Question

Calculate the magnetic moment of $F{e^{3 + }}$ in ${\left[ {Fe{{\left( {CN} \right)}_6}} \right]^{3 + }}$ and in ${\left[ {Fe{{({H_2}O)}_6}} \right]^{3 - }}$ .

Answer 1

Magnetic moment is the magnetic strength and orientation of a magnetic or other object that produces a magnetic field. The direction of the magnetic moment points from the south to North Pole of the magnet (inside the magnet). The magnetic field of a magnetic dipole is proportional to its magnetic dipole.

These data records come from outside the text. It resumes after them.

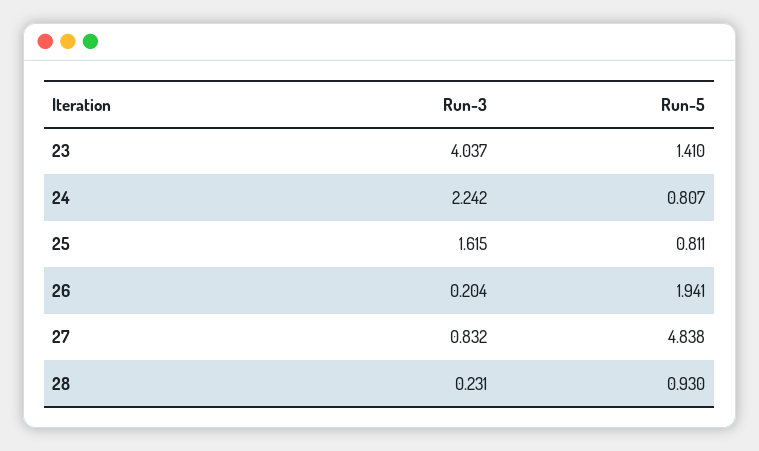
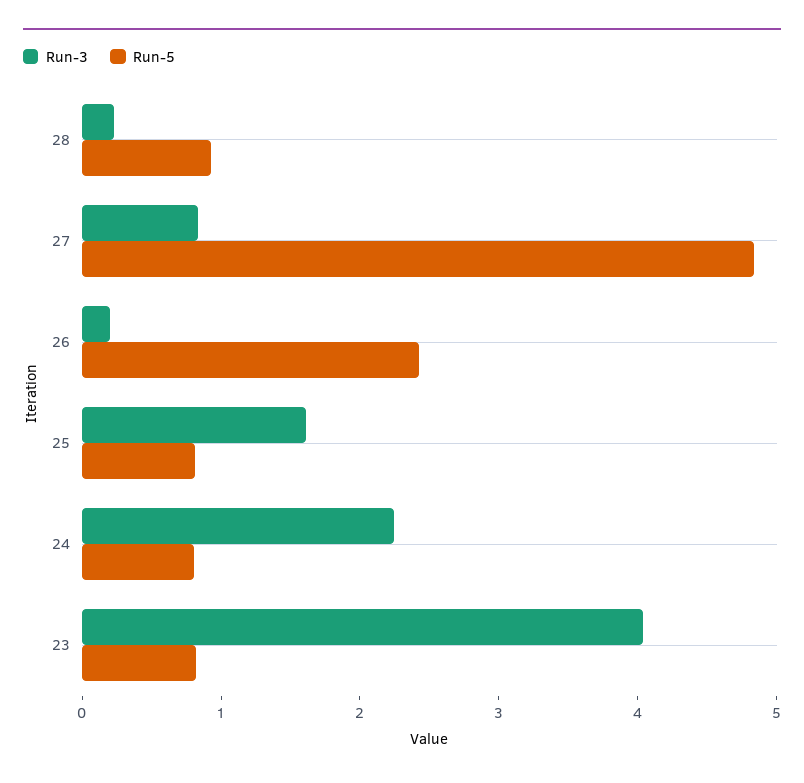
  {
    "Run-3": {
      "23": 4.037,
      "24": 2.242,
      "25": 1.615,
      "26": 0.204,
      "27": 0.832,
      "28": 0.231
    },
    "Run-5": {
-     "23": 1.41,
+     "23": 0.8,
      "24": 0.807,
      "25": 0.811,
-     "26": 1.941,
+     "26": 2.4,
      "27": 4.838,
      "28": 0.93
    }
  }

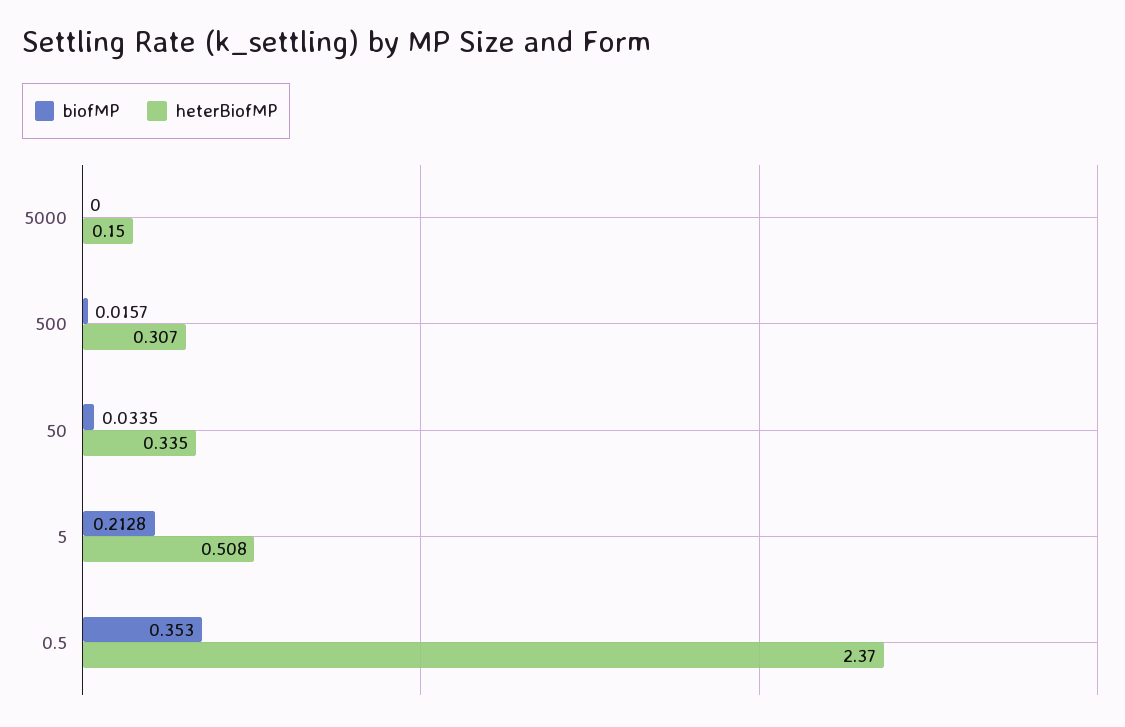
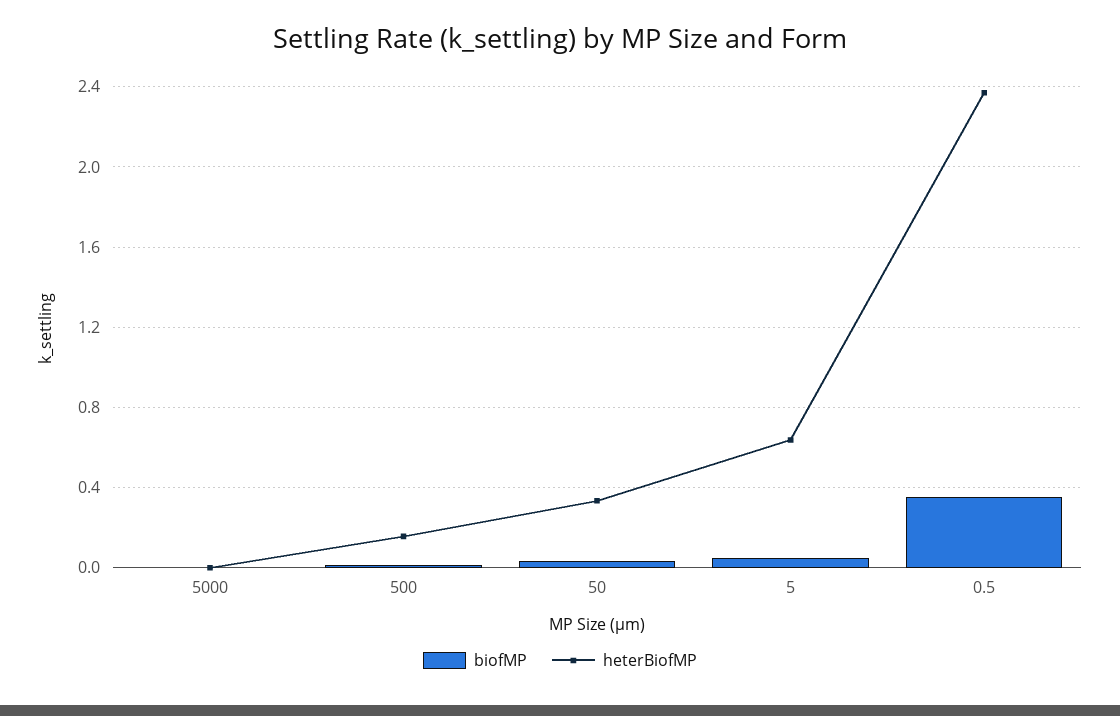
  {
    "biofMP": {
      "5000": 0,
      "500": 0.0157,
      "50": 0.0335,
-     "5": 0.2128,
+     "5": 0.05,
      "0.5": 0.353
    },
    "heterBiofMP": {
-     "5000": 0.15,
+     "5000": 0,
-     "500": 0.307,
+     "500": 0.15,
      "50": 0.335,
-     "5": 0.508,
+     "5": 0.65,
      "0.5": 2.37
    }
  }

The SI unit of the magnetic dipole is $wb \times m$ . An SI unit of magnetic moment is $A \times {m^2}\,$ .

Complete answer:
Given, ${\left[ {Fe{{\left( {CN} \right)}_6}} \right]^{3 + }}$ and in ${\left[ {Fe{{({H_2}O)}_6}} \right]^{3 - }}$ we have to calculate the magnetic moment of $F{e^{3 + }}$ .
The electronic configuration of Fe is $[Ar]3{d^6}4{s^2}$
Here the Fe is given by $F{e^{3 + }}$ .
$F{e^{3 + }}$ it means iron donates three electrons and possesses the oxidation state of $+ 3.$
So the electronic configuration of $F{e^{3 + }}$ is $[Ar]3{d^5}$
In ${\left[ {Fe{{\left( {CN} \right)}_6}} \right]^{3 + }}$ $C{N^ - }$ is a strong field ligand. Thus the $F{e^{3 + }}$ show low spinning splitting. $F{e^{3 + }}$ is a ${d^5}$ and contains $n = 1$ unpaired electron. So, magnetic moment of ${\left[ {Fe{{\left( {CN} \right)}_6}} \right]^{3 + }}$ is given by
As we know that magnetic moment is
$\therefore u = \sqrt {n(n + 2)}$
Put the value of n
$\Rightarrow u = \sqrt {1(1 + 2)}$
Simplify
$\Rightarrow u = \sqrt 3$
$\Rightarrow u = 1.732BM$
So the magnetic moment of ${\left[ {Fe{{\left( {CN} \right)}_6}} \right]^{3 + }}$ is $1.732BM$
In ${\left[ {Fe{{({H_2}O)}_6}} \right]^{3 - }}$ ${H_2}O$ is a weak field ligand. Thus the $F{e^{3 + }}$ shows high spinning splitting. $F{e^{3 + }}$ is a ${d^5}$ and contains $n = 5$ unpaired electron. So, magnetic moment of ${\left[ {Fe{{\left( {CN} \right)}_6}} \right]^{3 + }}$ is given by
As we know that magnetic moment is
$\therefore u = \sqrt {n(n + 2)}$
Put the value of n
$\Rightarrow u = \sqrt {5(5 + 2)}$
Simplify
$\Rightarrow u = \sqrt {5 \times 7}$
$\Rightarrow u = \sqrt {35}$
$\Rightarrow u = 5.91BM$
So the magnetic moment of ${\left[ {Fe{{({H_2}O)}_6}} \right]^{3 - }}$ is $5.91BM$

Note:
The magnetic dipole moment $(\mu )$ is a vector field defined as $\mu = iA$ whose direction is perpendicular to A and determined by the right hand thumb rule. In these rules grip shows the direction of flow of current and thumbs show the direction of magnetic field. The magnetic moment is produced by two methods- motion electric charge and spin angular momentum.